-- Dataset extract --
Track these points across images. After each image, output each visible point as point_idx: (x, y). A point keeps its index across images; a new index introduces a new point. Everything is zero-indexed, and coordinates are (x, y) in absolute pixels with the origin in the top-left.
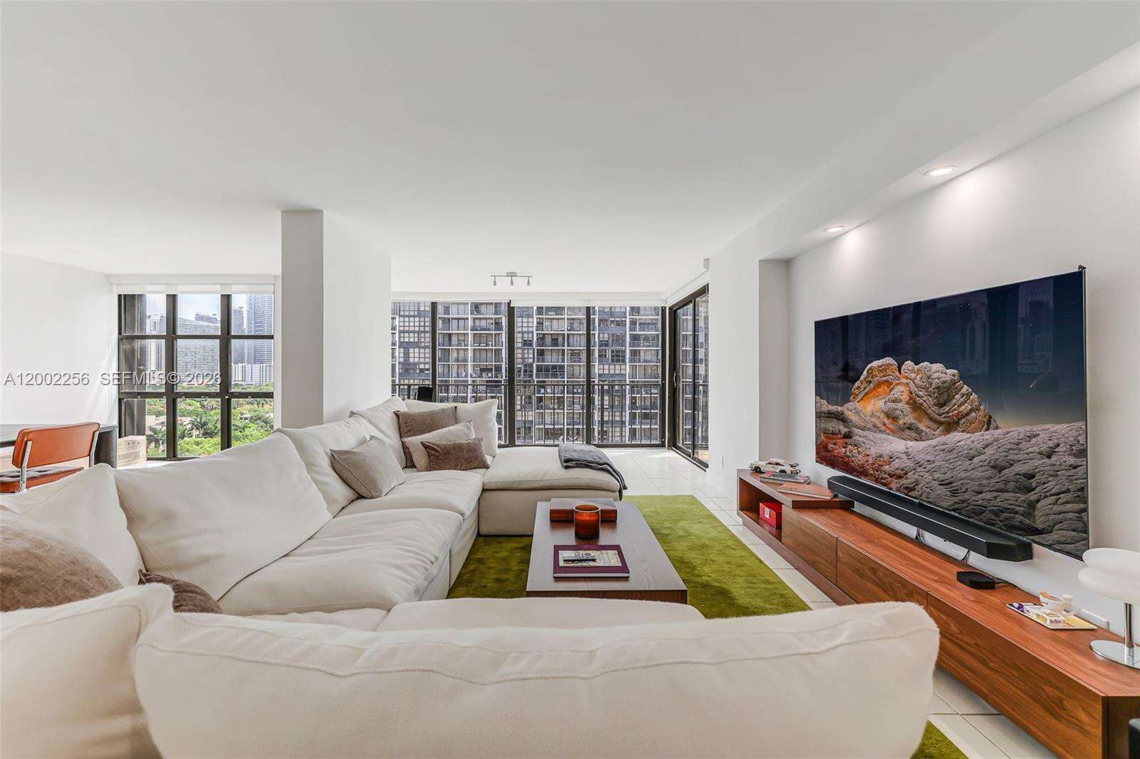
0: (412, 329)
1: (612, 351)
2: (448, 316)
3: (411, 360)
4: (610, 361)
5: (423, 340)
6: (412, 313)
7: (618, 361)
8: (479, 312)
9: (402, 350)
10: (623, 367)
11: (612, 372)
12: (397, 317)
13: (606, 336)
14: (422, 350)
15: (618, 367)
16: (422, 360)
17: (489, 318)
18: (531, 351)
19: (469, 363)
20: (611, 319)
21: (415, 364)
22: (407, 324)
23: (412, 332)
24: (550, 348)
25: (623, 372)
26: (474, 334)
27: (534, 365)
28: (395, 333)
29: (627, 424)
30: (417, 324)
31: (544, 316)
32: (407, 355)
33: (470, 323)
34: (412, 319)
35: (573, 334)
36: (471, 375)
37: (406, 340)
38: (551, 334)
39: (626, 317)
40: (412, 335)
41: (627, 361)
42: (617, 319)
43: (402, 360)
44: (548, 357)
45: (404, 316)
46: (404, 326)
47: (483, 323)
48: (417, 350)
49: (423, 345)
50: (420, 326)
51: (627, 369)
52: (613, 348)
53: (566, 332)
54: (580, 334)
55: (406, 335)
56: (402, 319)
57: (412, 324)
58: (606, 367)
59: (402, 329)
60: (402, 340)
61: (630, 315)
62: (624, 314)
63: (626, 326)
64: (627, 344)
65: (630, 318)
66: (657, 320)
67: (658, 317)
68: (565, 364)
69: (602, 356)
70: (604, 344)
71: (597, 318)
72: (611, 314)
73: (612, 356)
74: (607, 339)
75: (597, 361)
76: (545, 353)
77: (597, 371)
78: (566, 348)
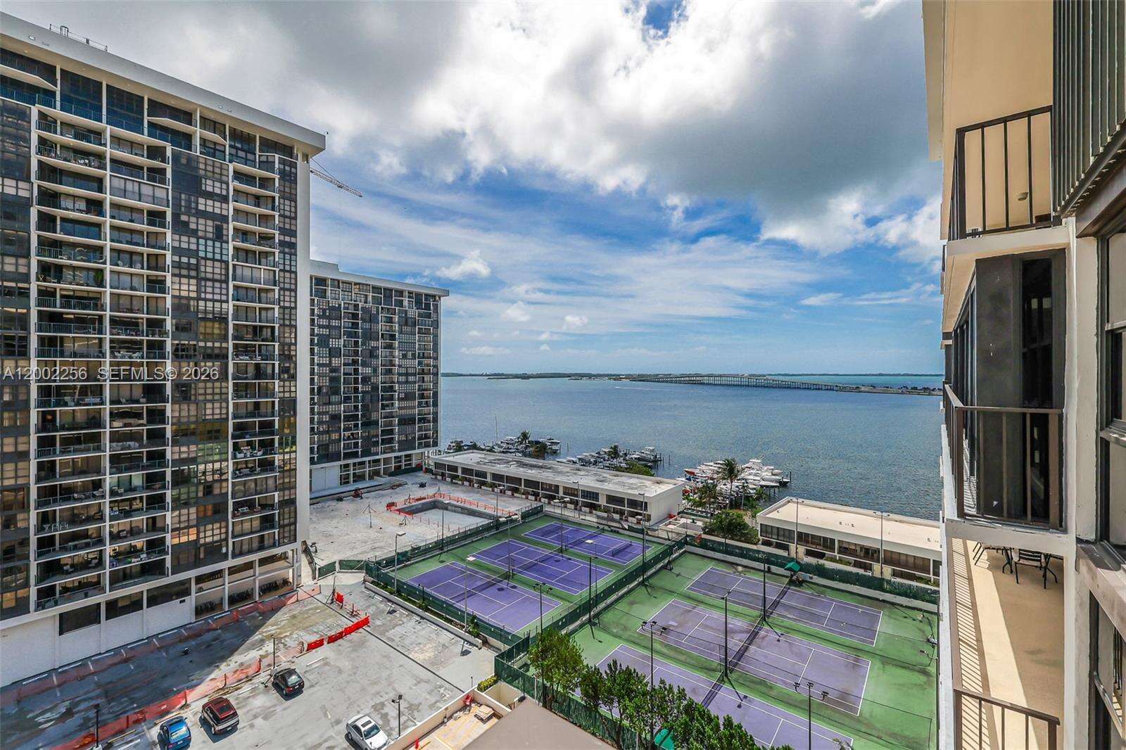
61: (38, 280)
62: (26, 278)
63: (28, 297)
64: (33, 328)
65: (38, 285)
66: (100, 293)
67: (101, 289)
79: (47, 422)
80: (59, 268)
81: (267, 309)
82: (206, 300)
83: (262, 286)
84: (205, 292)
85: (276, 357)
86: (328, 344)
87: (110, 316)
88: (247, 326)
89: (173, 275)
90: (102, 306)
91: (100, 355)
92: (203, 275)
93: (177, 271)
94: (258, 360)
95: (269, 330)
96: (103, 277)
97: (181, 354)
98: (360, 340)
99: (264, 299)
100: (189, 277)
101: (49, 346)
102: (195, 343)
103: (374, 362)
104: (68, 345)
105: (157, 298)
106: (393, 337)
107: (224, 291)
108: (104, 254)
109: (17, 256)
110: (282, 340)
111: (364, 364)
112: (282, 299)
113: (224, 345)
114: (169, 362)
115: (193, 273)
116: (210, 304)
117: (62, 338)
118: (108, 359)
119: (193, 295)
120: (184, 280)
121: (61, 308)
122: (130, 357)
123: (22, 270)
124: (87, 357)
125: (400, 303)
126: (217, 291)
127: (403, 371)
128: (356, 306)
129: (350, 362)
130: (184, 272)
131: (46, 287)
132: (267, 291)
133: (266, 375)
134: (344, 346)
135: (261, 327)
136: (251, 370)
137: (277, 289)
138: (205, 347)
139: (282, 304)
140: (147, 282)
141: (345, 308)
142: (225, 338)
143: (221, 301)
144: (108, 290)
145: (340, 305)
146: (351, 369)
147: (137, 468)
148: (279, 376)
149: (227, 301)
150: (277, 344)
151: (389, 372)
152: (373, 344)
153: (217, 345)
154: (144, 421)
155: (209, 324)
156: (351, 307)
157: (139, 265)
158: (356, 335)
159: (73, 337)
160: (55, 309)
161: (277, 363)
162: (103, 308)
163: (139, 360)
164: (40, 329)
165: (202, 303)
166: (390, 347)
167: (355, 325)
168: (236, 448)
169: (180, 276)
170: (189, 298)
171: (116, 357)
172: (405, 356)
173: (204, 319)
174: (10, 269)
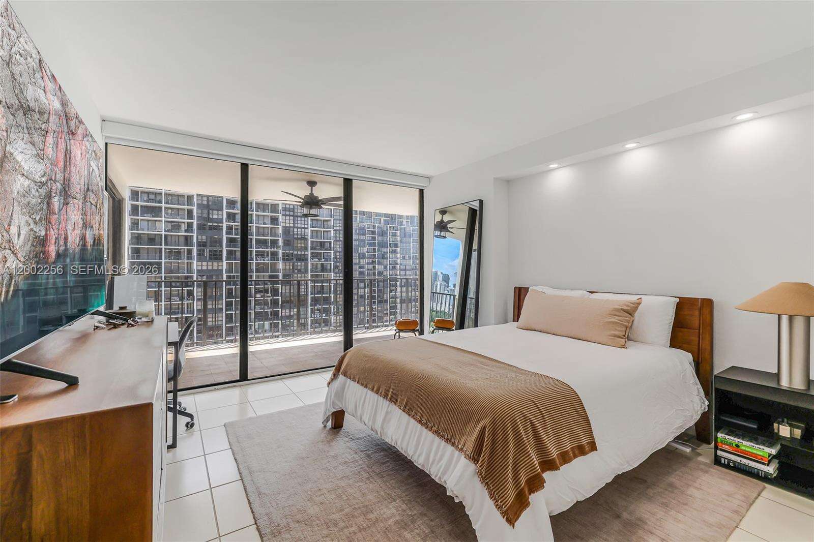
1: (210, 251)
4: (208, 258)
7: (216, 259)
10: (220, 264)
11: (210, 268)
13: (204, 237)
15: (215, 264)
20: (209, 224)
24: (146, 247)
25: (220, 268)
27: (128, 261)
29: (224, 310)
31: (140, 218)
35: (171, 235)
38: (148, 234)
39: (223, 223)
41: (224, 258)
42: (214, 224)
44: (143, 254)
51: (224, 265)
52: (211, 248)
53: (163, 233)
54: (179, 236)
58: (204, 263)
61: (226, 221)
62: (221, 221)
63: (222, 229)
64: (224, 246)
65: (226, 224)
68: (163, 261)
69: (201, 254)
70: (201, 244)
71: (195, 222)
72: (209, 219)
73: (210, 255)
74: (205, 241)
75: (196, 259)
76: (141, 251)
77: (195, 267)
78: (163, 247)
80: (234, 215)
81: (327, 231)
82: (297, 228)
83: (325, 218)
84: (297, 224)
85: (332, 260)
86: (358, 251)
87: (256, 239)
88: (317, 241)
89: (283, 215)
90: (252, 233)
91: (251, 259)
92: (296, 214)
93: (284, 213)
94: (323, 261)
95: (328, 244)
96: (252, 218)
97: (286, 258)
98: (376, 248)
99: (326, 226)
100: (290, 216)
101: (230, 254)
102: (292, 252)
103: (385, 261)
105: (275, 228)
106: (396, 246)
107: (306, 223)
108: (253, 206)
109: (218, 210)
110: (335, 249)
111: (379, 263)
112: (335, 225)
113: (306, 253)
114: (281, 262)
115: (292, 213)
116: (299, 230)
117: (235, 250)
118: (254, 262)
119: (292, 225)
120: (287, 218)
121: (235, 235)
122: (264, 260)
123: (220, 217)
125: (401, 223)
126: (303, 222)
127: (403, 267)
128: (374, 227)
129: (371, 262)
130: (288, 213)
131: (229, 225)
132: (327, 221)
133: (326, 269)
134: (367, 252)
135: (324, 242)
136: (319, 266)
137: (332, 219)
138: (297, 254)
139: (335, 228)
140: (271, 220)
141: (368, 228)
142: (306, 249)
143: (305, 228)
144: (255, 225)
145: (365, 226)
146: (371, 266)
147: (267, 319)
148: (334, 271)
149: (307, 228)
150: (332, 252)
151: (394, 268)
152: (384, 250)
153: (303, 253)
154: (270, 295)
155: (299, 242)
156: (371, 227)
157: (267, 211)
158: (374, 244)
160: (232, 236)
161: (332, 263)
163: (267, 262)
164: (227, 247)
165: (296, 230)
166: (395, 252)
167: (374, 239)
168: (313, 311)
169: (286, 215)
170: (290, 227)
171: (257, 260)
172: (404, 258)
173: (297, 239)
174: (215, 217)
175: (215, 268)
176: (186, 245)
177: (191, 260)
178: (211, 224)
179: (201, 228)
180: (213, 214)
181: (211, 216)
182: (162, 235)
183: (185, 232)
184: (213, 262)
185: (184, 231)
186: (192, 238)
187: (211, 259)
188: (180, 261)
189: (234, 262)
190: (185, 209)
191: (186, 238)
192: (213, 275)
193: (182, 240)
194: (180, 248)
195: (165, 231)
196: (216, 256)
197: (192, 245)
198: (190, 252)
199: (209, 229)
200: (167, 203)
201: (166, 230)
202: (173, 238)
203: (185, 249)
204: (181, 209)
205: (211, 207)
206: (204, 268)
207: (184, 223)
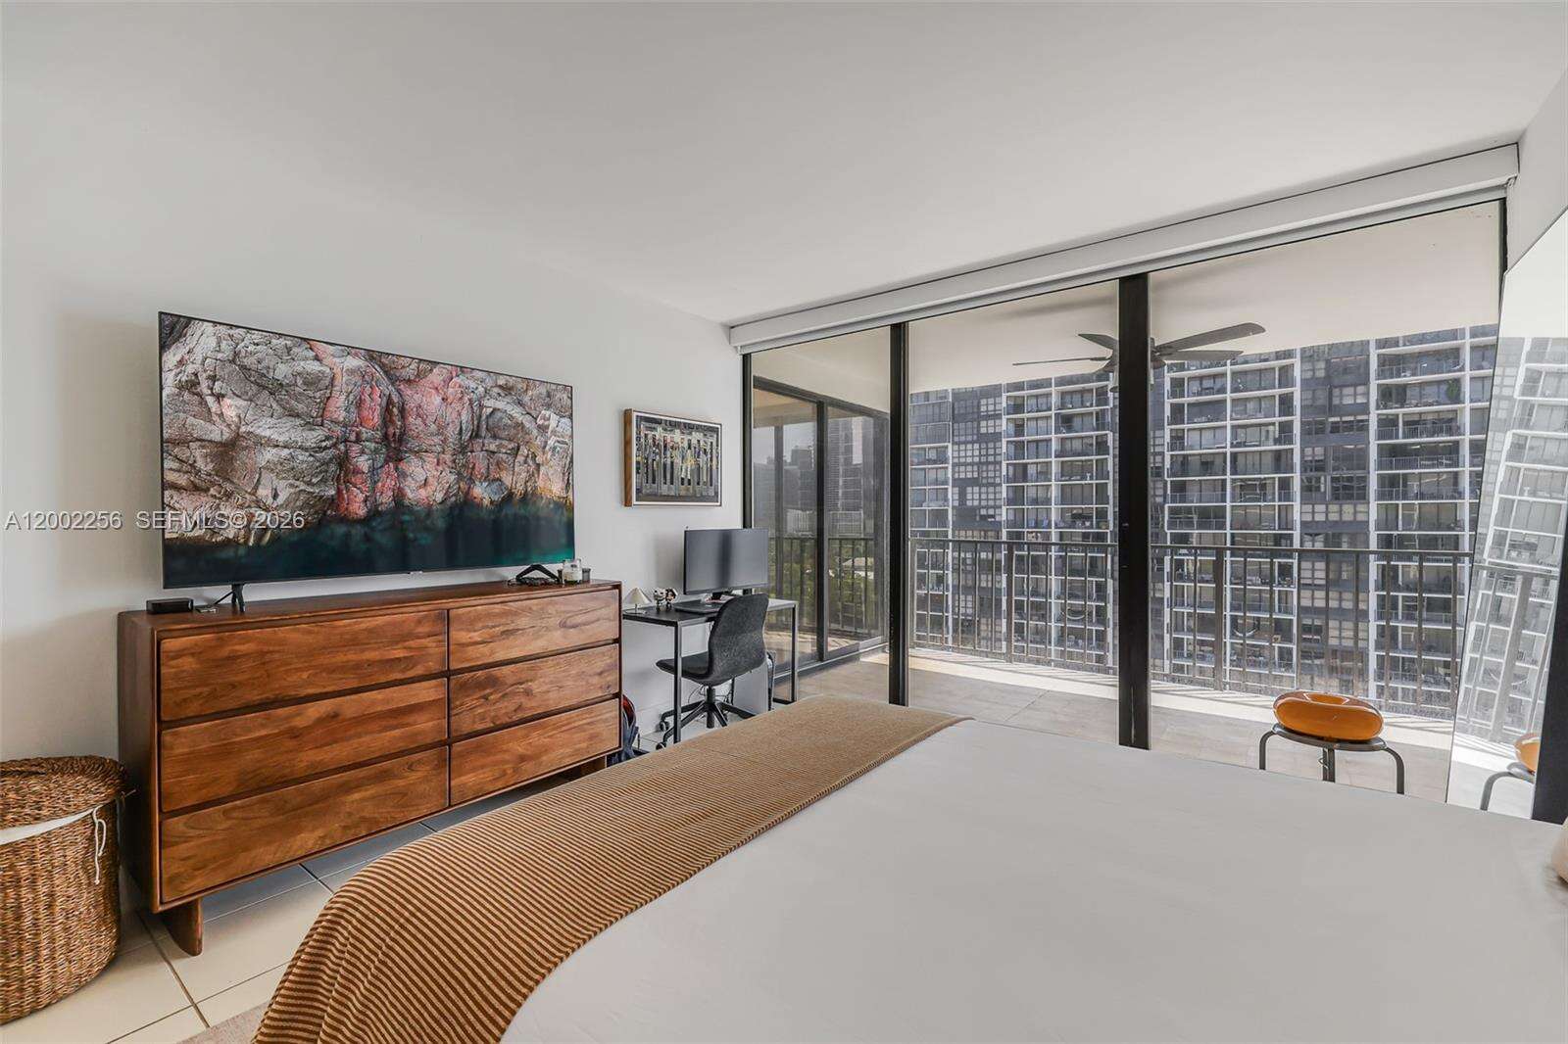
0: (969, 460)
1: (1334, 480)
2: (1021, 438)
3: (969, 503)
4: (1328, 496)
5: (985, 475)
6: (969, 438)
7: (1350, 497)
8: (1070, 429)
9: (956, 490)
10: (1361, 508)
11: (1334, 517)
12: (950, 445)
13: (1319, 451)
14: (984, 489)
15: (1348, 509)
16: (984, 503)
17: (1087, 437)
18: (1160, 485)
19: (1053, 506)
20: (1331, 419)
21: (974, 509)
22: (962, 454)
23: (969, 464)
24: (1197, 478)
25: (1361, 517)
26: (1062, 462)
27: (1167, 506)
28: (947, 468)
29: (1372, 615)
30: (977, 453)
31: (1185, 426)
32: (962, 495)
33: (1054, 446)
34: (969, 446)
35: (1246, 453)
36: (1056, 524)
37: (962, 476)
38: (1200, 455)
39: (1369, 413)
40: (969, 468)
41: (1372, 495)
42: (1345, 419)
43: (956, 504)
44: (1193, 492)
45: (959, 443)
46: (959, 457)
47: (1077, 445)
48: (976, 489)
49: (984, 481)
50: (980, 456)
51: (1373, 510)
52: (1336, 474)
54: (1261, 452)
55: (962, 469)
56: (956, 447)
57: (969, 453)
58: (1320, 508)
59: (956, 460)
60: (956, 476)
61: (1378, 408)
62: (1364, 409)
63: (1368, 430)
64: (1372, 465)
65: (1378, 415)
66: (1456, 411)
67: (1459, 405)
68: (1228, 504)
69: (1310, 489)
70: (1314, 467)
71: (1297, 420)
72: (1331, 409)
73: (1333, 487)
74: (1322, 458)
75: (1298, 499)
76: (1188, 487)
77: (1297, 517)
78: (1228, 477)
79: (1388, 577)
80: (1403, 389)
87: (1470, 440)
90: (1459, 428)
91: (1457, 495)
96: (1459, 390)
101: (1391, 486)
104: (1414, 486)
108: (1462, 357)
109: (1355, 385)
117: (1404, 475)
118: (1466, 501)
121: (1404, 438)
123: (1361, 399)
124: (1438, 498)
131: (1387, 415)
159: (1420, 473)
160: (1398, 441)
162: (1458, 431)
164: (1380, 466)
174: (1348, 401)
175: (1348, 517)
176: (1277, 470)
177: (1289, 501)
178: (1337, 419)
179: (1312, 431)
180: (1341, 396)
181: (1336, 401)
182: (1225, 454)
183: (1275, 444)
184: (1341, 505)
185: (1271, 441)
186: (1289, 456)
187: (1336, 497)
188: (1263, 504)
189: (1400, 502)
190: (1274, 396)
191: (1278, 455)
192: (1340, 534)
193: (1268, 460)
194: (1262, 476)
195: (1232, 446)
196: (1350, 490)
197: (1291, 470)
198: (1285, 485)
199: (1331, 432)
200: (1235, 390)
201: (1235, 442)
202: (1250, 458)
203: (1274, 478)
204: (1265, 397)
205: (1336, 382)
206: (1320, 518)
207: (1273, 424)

-- Task objective --
Write out the rows again, from the first one through the line containing "67: (101, 289)", but swap "zero-indexed" for "0-indexed" and leave everything else unchanged. Omit the pictures.

-- Solution to this task --
Track these points across images. After each image, output each visible point as point_idx: (x, y). A point keeps its index across images; a new index introduces a new point. Everything is 0-indexed, and coordinates are (x, y) in absolute pixels with the origin in the top-left.
0: (412, 329)
1: (612, 351)
2: (448, 316)
3: (411, 360)
4: (610, 361)
5: (423, 340)
6: (412, 313)
7: (618, 361)
8: (479, 312)
9: (402, 350)
10: (623, 367)
11: (612, 372)
12: (397, 317)
13: (606, 336)
14: (422, 350)
15: (618, 367)
16: (422, 360)
17: (489, 318)
18: (531, 351)
19: (469, 363)
20: (611, 319)
21: (415, 364)
22: (407, 324)
23: (412, 332)
24: (550, 348)
25: (623, 372)
26: (474, 334)
27: (534, 365)
28: (395, 333)
29: (627, 424)
30: (417, 324)
31: (544, 316)
32: (407, 355)
33: (470, 323)
34: (412, 319)
35: (573, 334)
36: (471, 375)
37: (406, 340)
38: (551, 334)
39: (626, 317)
40: (412, 335)
41: (627, 361)
42: (617, 319)
43: (402, 360)
44: (548, 357)
45: (404, 316)
46: (404, 326)
47: (483, 323)
48: (417, 350)
49: (423, 345)
50: (420, 326)
51: (627, 369)
52: (613, 348)
53: (566, 332)
54: (580, 334)
55: (406, 335)
56: (402, 319)
57: (412, 324)
58: (606, 367)
59: (402, 329)
60: (402, 340)
61: (630, 315)
62: (624, 314)
63: (626, 326)
64: (627, 344)
65: (630, 318)
66: (657, 320)
67: (658, 317)
68: (565, 364)
69: (602, 356)
70: (604, 344)
71: (597, 318)
72: (611, 314)
73: (612, 356)
74: (607, 339)
75: (597, 361)
76: (545, 353)
77: (597, 371)
78: (566, 348)
61: (38, 280)
62: (26, 278)
63: (28, 297)
64: (33, 328)
65: (38, 285)
66: (100, 293)
67: (101, 289)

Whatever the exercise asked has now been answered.